Texto originalmente publicado no blogue da editora Caligo, na Coluna Asas, para qual escrevo regularmente.
A literatura de Ficção Científica e o Brasil têm um caso de amor complicado. É como naqueles filmes mamão com açúcar. Sabemos que os dois se merecem e, uma vez se conhecendo, se apaixonariam e viveriam juntos, mas passam por uma série de problemas aparentemente bobos. Eu quero acreditar que esse filme existe e com um final feliz por acontecer.
Os motivos para que essa mistura ainda pareça tão atrativa ao grande público quanto uma picanha grelhada batida no liquidificador com banana ou salsicha com leite condensado, já foram pensados antes, e tentarei condensá-los em três.
Primeiro, o Brasil tem uma tradição literária atrelada ao realismo e ao romantismo, que se distanciam da FC, que por sua vez, é mais filha do fantástico. Segundo, a ideia de que pelo Brasil não ser um polo desenvolvedor de alta tecnologia e vivermos a tecnologia apenas na ponta que consume – de segunda mão – nos coloca em desvantagem ou até incapazes de imaginar, debater ou encantar como os autores de FC gringos fazem. Em outras palavras, o velho complexo de vira-latas. Terceiro, o próprio leitor brasileiro que gosta de FC (lembre-se do nosso filme, ainda não há amor aqui), ainda ser muito apegado aos autores clássicos estrangeiros (AsimovClarkeHeinlein) a ponto de não poder/querer acompanhar sequer, os autores estrangeiros atuais, menos ainda brasileiros de FC.
A Ficção Científica é uma das respostas em si, para quem tiver o olhar adequado. É uma forma de enxergar mundos possíveis, lindos, terríveis, ambíguos. Visões potencialmente libertadoras da imaginação. Aquelas que nos impedem de aceitar a realidade repulsiva que nos permeia como algo inescapável ou até aceitável. É um poder de dar um primeiro passo importante para afastar a tacanhice comum do vira-latismo. Entendeu, meu Brasil brasileiro? Os óculos podem até ser importados, mas os olhos não.
Ivan Carlos Regina, com muito mais vigor e habilidade, aborda essa relação no seu Manifesto Antropofágico da Ficção Científica Brasileira (1988), na qual reproduzo apenas alguns trechos saborosos.
Precisamos deglutir urgentemente, após o Bispo Sardinha, a pistola de raios laser, o cientista maluco, o alienígena bonzinho, o herói invencível, a dobra espacial, o alienígena mauzinho, a mocinha com pernas perfeitas e cérebro de noz, o disco voador, que estão tão distantes da realidade brasileira quanto a mais longínqua das estrelas. […] Queremos despertar o iconoclasta que jaz em todo peito brasileiro.

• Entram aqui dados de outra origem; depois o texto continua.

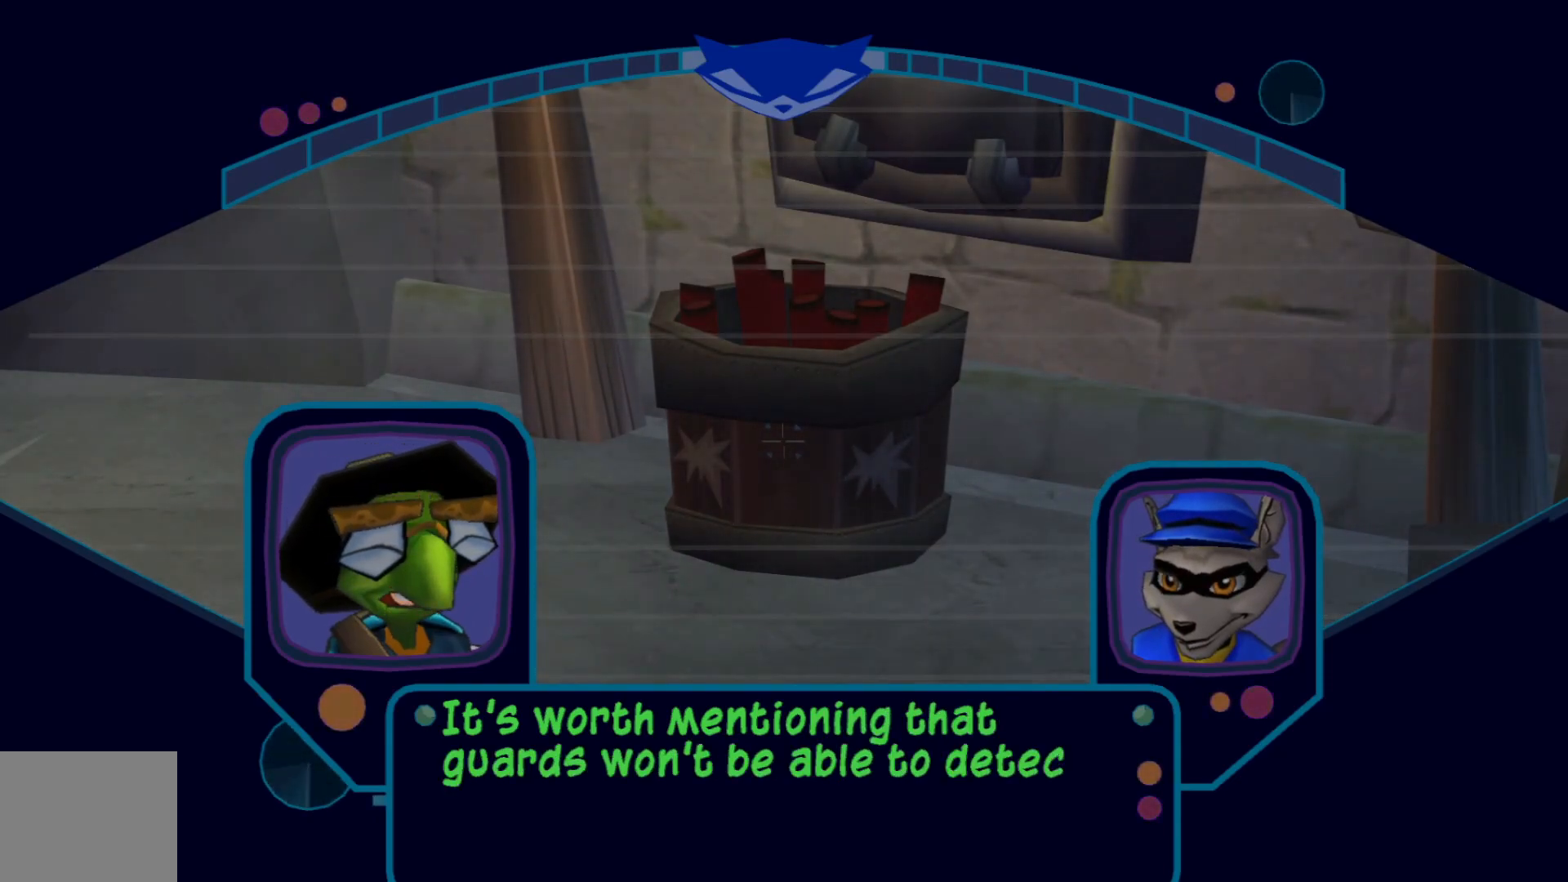
{"buttons": ["A"], "left_stick": "center", "right_stick": "center", "events": [[100, "A", "down"], [267, "A", "up"], [450, "A", "down"]]}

Morte aos adoradores de máquinas. Um caipora verde amarelo devora hambúrgueres, destrói satélites, deglute armas e destroça tecnologias. Um índio descerá de uma estrela colorida brilhante.
Os futuros pioneiros dessa aguardada FC já estão por ai escrevendo, publicando, querendo encontrar você, caro leitor, desse meu Brasil brasileiro, para fazer esse filme ter um final bem mais criativo que uma comédia romântica enlatada. Quem sabe, algo mais parecido com um índio descendo numa estrela colorida brilhante.